= Your objective =
Could you give the records below again exactly as they stand?
[Opening Input data section]
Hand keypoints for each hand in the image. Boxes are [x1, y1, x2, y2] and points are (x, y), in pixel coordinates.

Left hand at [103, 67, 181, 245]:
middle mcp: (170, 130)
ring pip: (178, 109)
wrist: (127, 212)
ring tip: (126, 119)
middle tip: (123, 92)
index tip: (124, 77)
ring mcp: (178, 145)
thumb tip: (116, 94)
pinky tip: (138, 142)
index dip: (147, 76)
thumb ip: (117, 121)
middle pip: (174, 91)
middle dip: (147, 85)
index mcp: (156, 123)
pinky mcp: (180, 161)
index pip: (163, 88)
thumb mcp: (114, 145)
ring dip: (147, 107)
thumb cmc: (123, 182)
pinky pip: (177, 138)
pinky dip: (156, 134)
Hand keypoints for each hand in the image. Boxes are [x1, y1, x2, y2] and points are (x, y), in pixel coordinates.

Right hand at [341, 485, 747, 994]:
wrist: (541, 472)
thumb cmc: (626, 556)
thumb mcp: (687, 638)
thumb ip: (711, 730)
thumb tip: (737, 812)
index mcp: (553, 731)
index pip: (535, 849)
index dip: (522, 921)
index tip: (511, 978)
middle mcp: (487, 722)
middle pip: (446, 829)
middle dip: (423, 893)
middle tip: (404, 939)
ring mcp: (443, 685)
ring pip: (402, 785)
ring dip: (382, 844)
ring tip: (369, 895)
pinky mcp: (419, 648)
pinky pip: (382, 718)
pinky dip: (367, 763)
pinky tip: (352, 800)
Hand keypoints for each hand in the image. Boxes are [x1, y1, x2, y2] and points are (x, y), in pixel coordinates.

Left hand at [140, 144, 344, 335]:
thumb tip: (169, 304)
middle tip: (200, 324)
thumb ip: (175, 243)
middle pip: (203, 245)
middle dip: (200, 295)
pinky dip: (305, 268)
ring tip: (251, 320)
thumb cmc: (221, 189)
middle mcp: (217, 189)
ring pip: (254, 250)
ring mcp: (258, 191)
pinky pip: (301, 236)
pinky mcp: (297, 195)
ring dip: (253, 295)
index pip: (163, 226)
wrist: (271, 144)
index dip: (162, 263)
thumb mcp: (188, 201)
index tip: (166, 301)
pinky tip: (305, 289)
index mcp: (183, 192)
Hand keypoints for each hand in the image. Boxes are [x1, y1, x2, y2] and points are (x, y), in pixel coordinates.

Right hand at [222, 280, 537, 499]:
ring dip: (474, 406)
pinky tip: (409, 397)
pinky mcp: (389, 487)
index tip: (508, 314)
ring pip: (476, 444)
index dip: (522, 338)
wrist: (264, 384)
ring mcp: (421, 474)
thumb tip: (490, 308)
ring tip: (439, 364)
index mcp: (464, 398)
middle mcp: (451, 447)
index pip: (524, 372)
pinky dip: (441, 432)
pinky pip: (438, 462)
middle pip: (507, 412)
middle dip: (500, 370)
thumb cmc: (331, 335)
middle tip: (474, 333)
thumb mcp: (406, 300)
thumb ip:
[Closing Input data section]
= Answer =
Hand keypoints for each hand in the image. Boxes are [x1, y1, x2, y2] and points are (x, y), in pixel coordinates.

Left hand at [103, 67, 181, 245]:
middle mcp: (170, 130)
ring pip: (178, 109)
wrist: (127, 212)
ring tip: (126, 119)
middle tip: (123, 92)
index tip: (124, 77)
ring mcp: (178, 145)
thumb tip: (116, 94)
pinky tip: (138, 142)
index dip: (147, 76)
thumb ip: (117, 121)
middle pip: (174, 91)
middle dip: (147, 85)
index mcp: (156, 123)
pinky mcp: (180, 161)
index pip: (163, 88)
thumb mcp: (114, 145)
ring dip: (147, 107)
thumb cmc: (123, 182)
pinky pip: (177, 138)
pinky dip: (156, 134)
Hand keypoints for each hand in the image. Boxes are [x1, y1, x2, y2] and points are (x, y), in pixel coordinates.

Right hand at [341, 485, 747, 994]:
wrist: (541, 472)
thumb cmc: (626, 556)
thumb mcp: (687, 638)
thumb ip: (711, 730)
thumb tip: (737, 812)
index mcp: (553, 731)
index pip: (535, 849)
index dip: (522, 921)
index tip: (511, 978)
middle mcp: (487, 722)
middle pip: (446, 829)
middle dip: (423, 893)
middle tip: (404, 939)
ring mcp: (443, 685)
ring pip: (402, 785)
ring dip: (382, 844)
ring tip: (369, 895)
pinky mcp: (419, 648)
pinky pip: (382, 718)
pinky dip: (367, 763)
pinky tip: (352, 800)
Hand keypoints for each hand in the image. Boxes are [x1, y1, x2, y2] and points are (x, y), in pixel coordinates.

Left hand at [140, 144, 344, 335]:
thumb tip: (169, 304)
middle tip: (200, 324)
thumb ip: (175, 243)
middle pip: (203, 245)
middle dip: (200, 295)
pinky dip: (305, 268)
ring tip: (251, 320)
thumb cmc: (221, 189)
middle mcp: (217, 189)
ring pip: (254, 250)
ring mcp: (258, 191)
pinky pip: (301, 236)
pinky mcp: (297, 195)
ring dip: (253, 295)
index pip: (163, 226)
wrist: (271, 144)
index dip: (162, 263)
thumb mcp: (188, 201)
index tip: (166, 301)
pinky tip: (305, 289)
index mcp: (183, 192)
Hand keypoints for each hand in the image. Boxes are [x1, y1, x2, y2] and points are (x, y), in pixel coordinates.

Right hand at [222, 280, 537, 499]:
ring dip: (474, 406)
pinky tip: (409, 397)
pinky mcp: (389, 487)
index tip: (508, 314)
ring pip: (476, 444)
index dip: (522, 338)
wrist: (264, 384)
ring mcp: (421, 474)
thumb tip: (490, 308)
ring tip: (439, 364)
index mcp: (464, 398)
middle mcp: (451, 447)
index pip: (524, 372)
pinky dip: (441, 432)
pinky pip: (438, 462)
middle pip: (507, 412)
middle dip: (500, 370)
thumb cmc: (331, 335)
middle tip: (474, 333)
thumb mcp: (406, 300)
thumb ip:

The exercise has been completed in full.